Via is launching a new product designed to help cities plan how on-demand rides and fixed route transit, like buses and subways, can work together. This is the first time since Via acquired startup Remix in March that the company is offering a product that combines Remix’s collaborative mapping and transit-planning tools with its own on-demand transit data.
Until now, Via would offer Remix’s services analyzing data to help cities plan out things like public transportation services or where to build a new bike lane. Adding this tool to the mix allows cities to model which routes can be replaced with flexible ride-sharing services and which ones would benefit from increased bus or light rail service. The new software is already being beta tested in nearly a dozen cities, where planners are able to evaluate a city’s metro or bus network based on ridership, demographics and service quality while simultaneously determining potential zones for ride-sharing services.

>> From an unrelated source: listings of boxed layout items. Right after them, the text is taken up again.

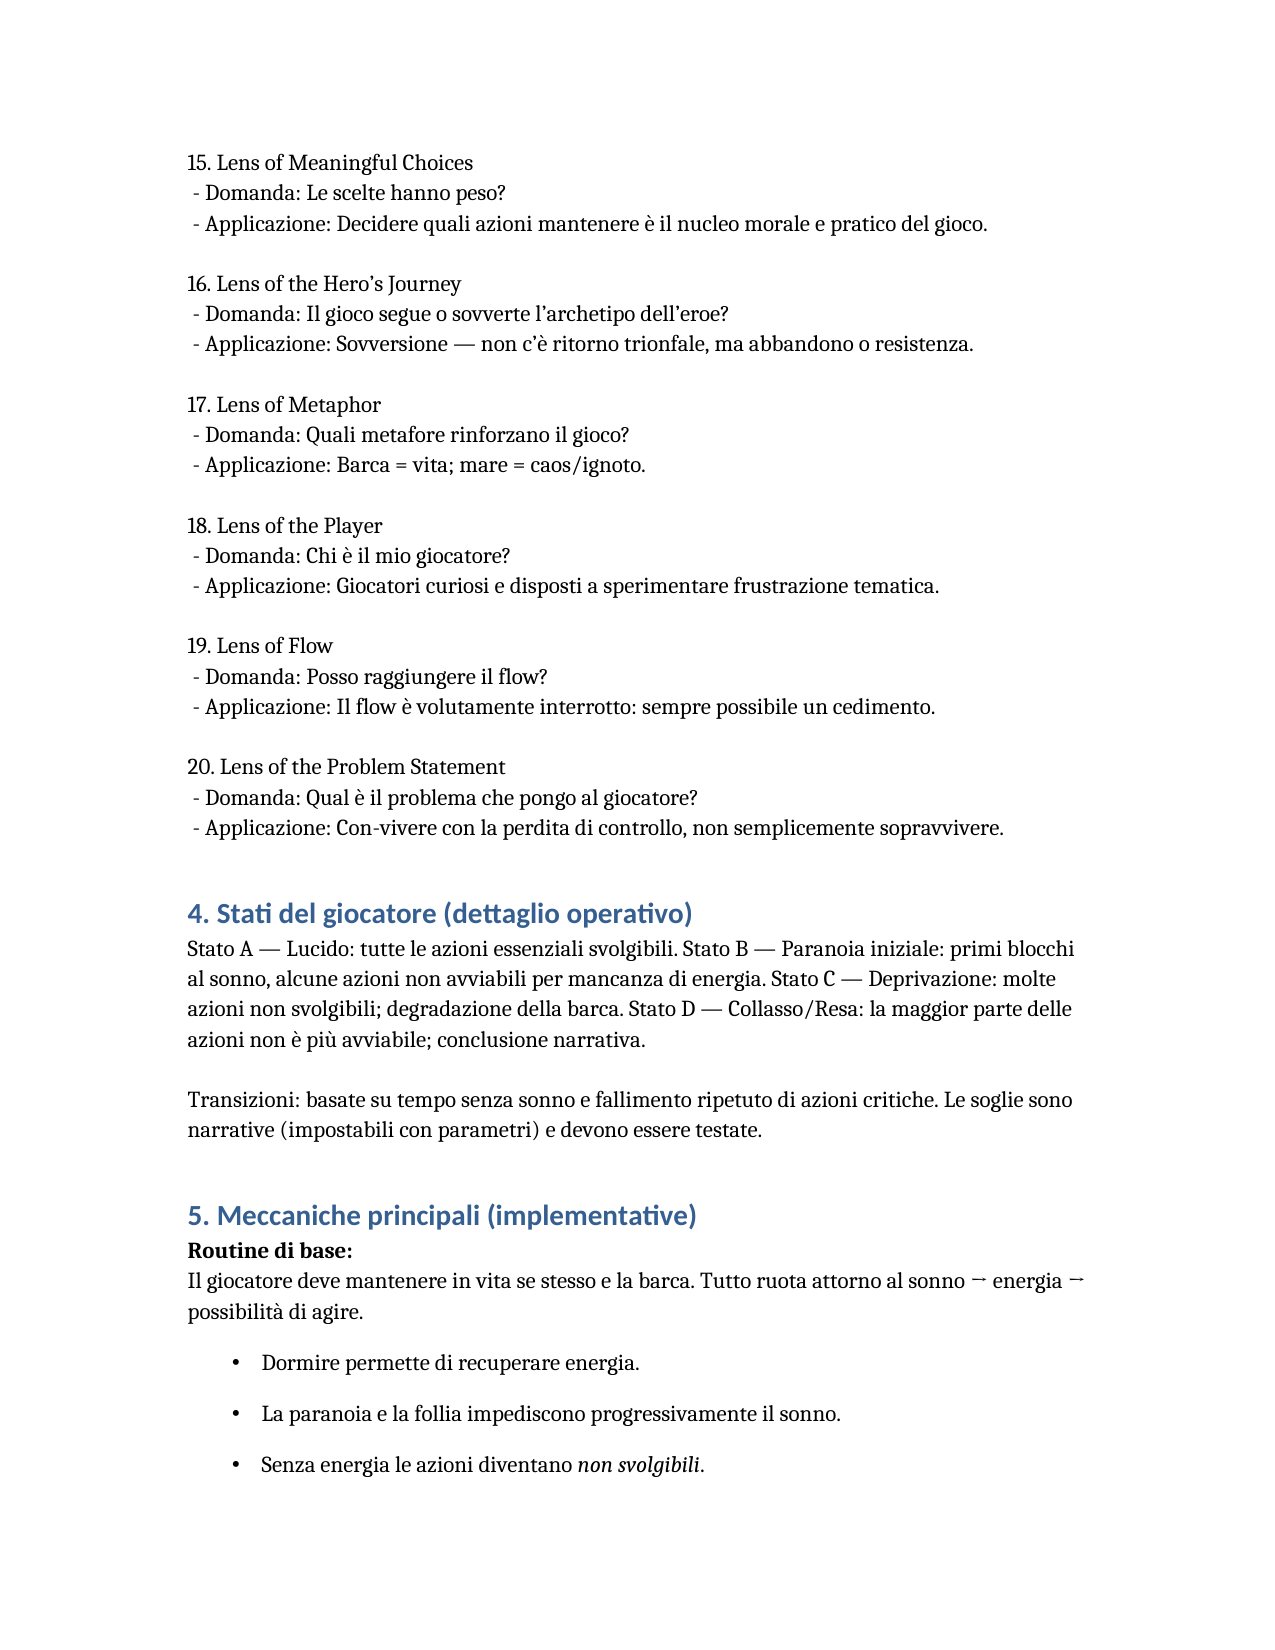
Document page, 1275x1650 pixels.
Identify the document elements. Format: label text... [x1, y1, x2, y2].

text Routine di base: Il giocatore deve mantenere in vita se stesso e la barca. Tutto ruota attorno al sonno → energia → possibilità di agire. [187, 1238, 1087, 1325]
text 15. Lens of Meaningful Choices - Domanda: Le scelte hanno peso? - Applicazione: Decidere quali azioni mantenere è il nucleo morale e pratico del gioco. 16. Lens of the Hero’s Journey - Domanda: Il gioco segue o sovverte l’archetipo dell’eroe? - Applicazione: Sovversione — non c’è ritorno trionfale, ma abbandono o resistenza. 17. Lens of Metaphor - Domanda: Quali metafore rinforzano il gioco? - Applicazione: Barca = vita; mare = caos/ignoto. 18. Lens of the Player - Domanda: Chi è il mio giocatore? - Applicazione: Giocatori curiosi e disposti a sperimentare frustrazione tematica. 19. Lens of Flow - Domanda: Posso raggiungere il flow? - Applicazione: Il flow è volutamente interrotto: sempre possibile un cedimento. 20. Lens of the Problem Statement - Domanda: Qual è il problema che pongo al giocatore? - Applicazione: Con-vivere con la perdita di controllo, non semplicemente sopravvivere. [187, 150, 1087, 841]
list La paranoia e la follia impediscono progressivamente il sonno. [232, 1401, 1087, 1427]
list Dormire permette di recuperare energia. [232, 1349, 1087, 1376]
text Stato A — Lucido: tutte le azioni essenziali svolgibili. Stato B — Paranoia iniziale: primi blocchi al sonno, alcune azioni non avviabili per mancanza di energia. Stato C — Deprivazione: molte azioni non svolgibili; degradazione della barca. Stato D — Collasso/Resa: la maggior parte delle azioni non è più avviabile; conclusione narrativa. Transizioni: basate su tempo senza sonno e fallimento ripetuto di azioni critiche. Le soglie sono narrative (impostabili con parametri) e devono essere testate. [187, 936, 1087, 1143]
subtitle 4. Stati del giocatore (dettaglio operativo) [187, 895, 1087, 930]
list Senza energia le azioni diventano non svolgibili. [232, 1452, 1087, 1478]
subtitle 5. Meccaniche principali (implementative) [187, 1197, 1087, 1233]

Via says its on-demand planning tool is the first product that truly helps cities visualize how on-demand services, such as those offered by companies like Via, RideCo, Treepz or Swvl, can become part of the public transit system. While the new tool is currently focused on ways to implement shared rides, it’s easy to imagine expanding the services to include things like micromobility zone planning.
“Previously, on-demand was kind of in its own world, siloed into special projects, and then fixed route was the purview of typical strategic planning teams,” founder and SVP of Remix by Via Tiffany Chu told TechCrunch. “Now, we’re going to be combining those two worlds together to more holistically help cities understand the allocation of resources before implementation.”
Over the years, Remix has received hundreds of product requests for this type of tool, particularly from rural agencies or second-tier cities that don’t have a public transit system that’s robust enough to handle the city’s mobility needs, according to Chu. As cities try to reach their carbon emissions goals, they are on the lookout for ways to get communities with high car ownership to mode shift.
The on-demand planning tool’s smart algorithm relies on data like demographics, population density, job makeup, car ownership status, geography and land use to help cities evaluate where it makes the most sense to deploy a flexible system in the context of what public transit they already have. The goal is by no means to cannibalize public transit, but rather to enhance it, according to Chu.
An agency’s interaction with the tool is fairly simple. A city planner draws a zone on a map, which immediately populates relevant statistics based on data from existing flexible and on-demand services around the world, including Via’s over 500 global partnerships and nearly 100 million rides with Remix’s intelligent transport planning software.
“And you can say, ‘If we have the budget for 10 vehicles, what would the waiting time be?’ Or if you want to say, ‘I want to ensure a five-minute wait time for an on-demand service, maybe that tells me I’m going to need 15 vehicles instead of 10,'” said Chu. “It helps you be very logical about your resources as opposed to this hand-wavy planning that was previously how a lot of these on-demand zones were planned.”
In Seattle, Via has been working with the King County Metro to plan transit that links commuters with the fairly new light rail service that runs north to south, and soon, east to west. The county wants to help people get to the train service without necessarily constructing huge parking structures next to the stations, so it’s been partnering with Via to determine the best way to deploy on-demand zones around all of the new light rail station openings.
“Overall, on-demand planning was super helpful as a starting point for understanding where to draw our service areas and how much service we can provide with our current budget,” said innovative mobility senior planner Casey Gifford in a statement. “As a non-service planner, I was able to draft proposals and have data-driven, educated conversations with my service planning colleagues.”
Miami-Dade County has been working with Remix for the past two years to redesign its whole transit network, which means there will be cuts to lower performing fixed routes that were only servicing a handful of people.
“I sat down next to the director and drew an on-demand zone to substitute a low-performing fixed route,” said Carlos Cruz-Casas, assistant director of Miami-Dade County’s Department of Transportation, in a statement. “I was able to show that with the same number of vehicles, we can offer better service and save resources that could be reallocated into increasing fixed-route frequency on higher demand routes.”
This article previously referred to the new on-demand planning tool as Remix’s, which is a subsidiary of Via’s.